Over the last 12 months, 1,042 soldiers, Marines, sailors and Air
Force personnel have given their lives in the terrible duty that is
war. Thousands more have come home on stretchers, horribly wounded and
facing months or years in military hospitals.

This week, I'm turning my space over to a good friend and former
roommate, Army Lt. Col. Robert Bateman , who recently completed a
year long tour of duty in Iraq and is now back at the Pentagon. Here's
Lt. Col. Bateman's account of a little-known ceremony that fills the
halls of the Army corridor of the Pentagon with cheers, applause and
many tears every Friday morning. It first appeared on May 17 on the
Weblog of media critic and pundit Eric Alterman at the Media Matters
for America Website.

"It is 110 yards from the "E" ring to the "A" ring of the Pentagon.
This section of the Pentagon is newly renovated; the floors shine, the
hallway is broad, and the lighting is bright. At this instant the
entire length of the corridor is packed with officers, a few sergeants
and some civilians, all crammed tightly three and four deep against
the walls. There are thousands here.

This hallway, more than any other, is the `Army' hallway. The G3
offices line one side, G2 the other, G8 is around the corner. All
Army. Moderate conversations flow in a low buzz. Friends who may not
have seen each other for a few weeks, or a few years, spot each other,
cross the way and renew. Everyone shifts to ensure an open path
remains down the center. The air conditioning system was not designed
for this press of bodies in this area. The temperature is rising
already. Nobody cares. "10:36 hours: The clapping starts at the
E-Ring. That is the outermost of the five rings of the Pentagon and it
is closest to the entrance to the building. This clapping is low,
sustained, hearty. It is applause with a deep emotion behind it as it
moves forward in a wave down the length of the hallway.

"A steady rolling wave of sound it is, moving at the pace of the
soldier in the wheelchair who marks the forward edge with his
presence. He is the first. He is missing the greater part of one leg,
and some of his wounds are still suppurating. By his age I expect that
he is a private, or perhaps a private first class.
"Captains, majors, lieutenant colonels and colonels meet his gaze and
nod as they applaud, soldier to soldier. Three years ago when I
described one of these events, those lining the hallways were somewhat
different. The applause a little wilder, perhaps in private guilt for
not having shared in the burden .. yet.

"Now almost everyone lining the hallway is, like the man in the
wheelchair, also a combat veteran. This steadies the applause, but I
think deepens the sentiment. We have all been there now. The soldier's
chair is pushed by, I believe, a full colonel.
"Behind him, and stretching the length from Rings E to A, come more of
his peers, each private, corporal, or sergeant assisted as need be by a
field grade officer.

"11:00 hours: Twenty-four minutes of steady applause. My hands hurt,
and I laugh to myself at how stupid that sounds in my own head.
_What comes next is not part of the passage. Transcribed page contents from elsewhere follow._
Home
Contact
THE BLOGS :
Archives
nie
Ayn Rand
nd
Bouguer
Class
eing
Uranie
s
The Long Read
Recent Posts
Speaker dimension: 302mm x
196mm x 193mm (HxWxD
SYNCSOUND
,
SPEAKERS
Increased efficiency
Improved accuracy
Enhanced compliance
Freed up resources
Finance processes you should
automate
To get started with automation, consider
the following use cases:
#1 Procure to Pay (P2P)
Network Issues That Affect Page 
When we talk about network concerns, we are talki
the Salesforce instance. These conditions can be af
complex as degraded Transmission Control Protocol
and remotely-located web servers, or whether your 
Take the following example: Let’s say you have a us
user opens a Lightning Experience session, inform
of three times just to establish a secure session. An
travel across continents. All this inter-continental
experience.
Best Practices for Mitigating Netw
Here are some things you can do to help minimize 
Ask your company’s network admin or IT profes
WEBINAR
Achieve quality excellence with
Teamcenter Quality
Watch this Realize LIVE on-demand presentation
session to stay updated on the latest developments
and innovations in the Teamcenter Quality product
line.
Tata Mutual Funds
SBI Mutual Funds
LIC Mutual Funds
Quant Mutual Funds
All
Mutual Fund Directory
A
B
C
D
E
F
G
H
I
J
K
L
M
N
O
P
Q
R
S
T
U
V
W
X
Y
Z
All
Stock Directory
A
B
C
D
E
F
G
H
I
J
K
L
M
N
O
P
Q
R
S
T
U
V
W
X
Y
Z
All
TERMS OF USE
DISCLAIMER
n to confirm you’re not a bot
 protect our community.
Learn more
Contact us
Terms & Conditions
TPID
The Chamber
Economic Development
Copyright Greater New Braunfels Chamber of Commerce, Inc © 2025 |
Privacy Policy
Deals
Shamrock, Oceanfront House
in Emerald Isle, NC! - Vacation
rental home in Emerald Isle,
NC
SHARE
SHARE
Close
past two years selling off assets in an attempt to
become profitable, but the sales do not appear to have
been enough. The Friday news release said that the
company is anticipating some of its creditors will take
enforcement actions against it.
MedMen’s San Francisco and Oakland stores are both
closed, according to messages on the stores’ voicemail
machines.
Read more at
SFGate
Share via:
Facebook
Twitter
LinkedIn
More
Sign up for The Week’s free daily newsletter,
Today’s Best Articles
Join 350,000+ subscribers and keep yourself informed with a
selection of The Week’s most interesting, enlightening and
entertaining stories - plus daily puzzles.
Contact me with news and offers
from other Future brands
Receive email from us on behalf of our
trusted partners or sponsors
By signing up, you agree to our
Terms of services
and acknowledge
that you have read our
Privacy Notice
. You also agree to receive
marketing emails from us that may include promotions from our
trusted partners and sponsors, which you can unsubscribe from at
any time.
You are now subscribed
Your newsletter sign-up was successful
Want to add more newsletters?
My
hands hurt. Please! Shut up and clap. For twenty-four minutes, soldier
after soldier has come down this hallway - 20, 25, 30. Fifty-three
legs come with them, and perhaps only 52 hands or arms, but down this
hall came 30 solid hearts. They pass down this corridor of officers
and applause, and then meet for a private lunch, at which they are the
guests of honor, hosted by the generals. Some are wheeled along. Some
insist upon getting out of their chairs, to march as best they can
with their chin held up, down this hallway, through this most unique
audience. Some are catching handshakes and smiling like a politician
at a Fourth of July parade. More than a couple of them seem amazed and
are smiling shyly.

"There are families with them as well: the 18-year-old war-bride
pushing her 19-year-old husband's wheelchair and not quite
understanding why her husband is so affected by this, the boy she grew
up with, now a man, who had never shed a tear is crying; the older
immigrant Latino parents who have, perhaps more than their wounded
mid-20s son, an appreciation for the emotion given on their son's
behalf. No man in that hallway, walking or clapping, is ashamed by the
silent tears on more than a few cheeks. An Airborne Ranger wipes his
eyes only to better see. A couple of the officers in this crowd have
themselves been a part of this parade in the past. These are our men,
broken in body they may be, but they are our brothers, and we welcome
them home. This parade has gone on, every single Friday, all year
long, for more than four years.


Chelsea said...

Wow, that would be a sight to see and hear. Thanx for sharing that Cindy.